Message par cinéfile »

Profondo Rosso a écrit : 22 sept. 23, 02:29 Le Dos au mur (1958)
J'avais découvert certains Molinaro des débuts (en gros sa période policière) il y a quelque temps et celui-ci m'avait particulièrement emballé. Dommage qu'Oury ait arrêté de faire l'acteur si tôt, il était splendide là-dedans.

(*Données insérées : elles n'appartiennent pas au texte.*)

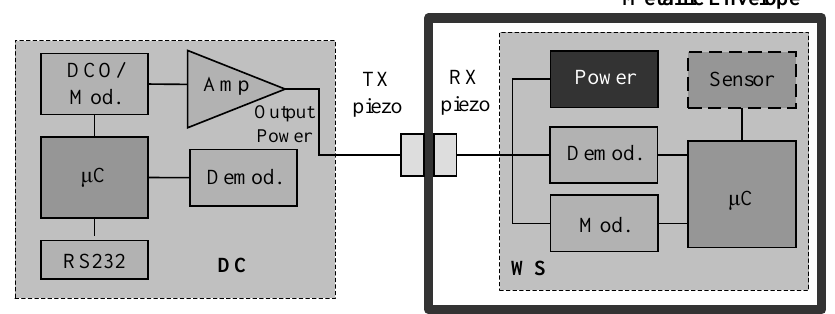
Figure 6. Ultrasonic transmission system block diagram, redrawn from Kluge et al. [3].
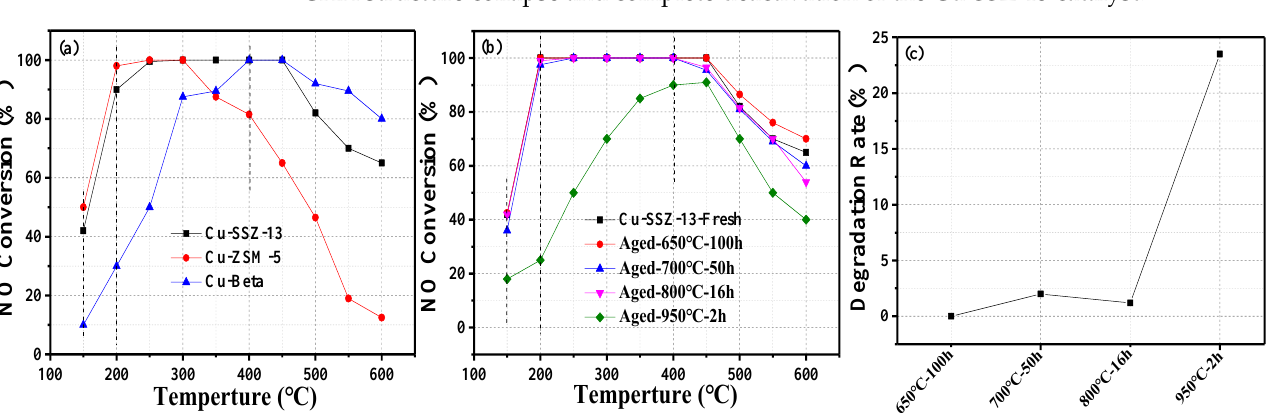
Figure 1. NO conversion as a function of temperature in the standard SCR reaction over Cu-SSZ-13, Cu-ZSM-5 and Cu-Beta catalysts: ( a ) fresh activity of the Cu based zeolites; ( b ) NO conversion of the Cu-SSZ-13 before and after hydrothermal aging; and ( c ) deterioration rate of the Cu-SSZ-13.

La Mort de Belle, cité plus haut, s'avère aussi être une belle réussite où Desailly se montre éblouissant (on aurait voulu qu'il fasse plus souvent des premiers rôles comme dans ce Molinaro ou La Peau Douce par exemple). Chabrol avait choisi Michel Bouquet à la fin des années 1960 pour incarner la figure du bourgeois tourmenté, mais Desailly aurait été un bon candidat également.

Le Dos au mur part d'une idée de série noire pour glisser petit à petit vers le drame criminel, là où La Mort de Belle l'est plus franchement d'un bout à l'autre. Ce dernier m'avait un tantinet déçu sur la fin avec son issue "sur-dramatisante" qui plombe un film par ailleurs remarquable.

Un témoin dans la ville est sur mes tablettes pour une découverte prochaine.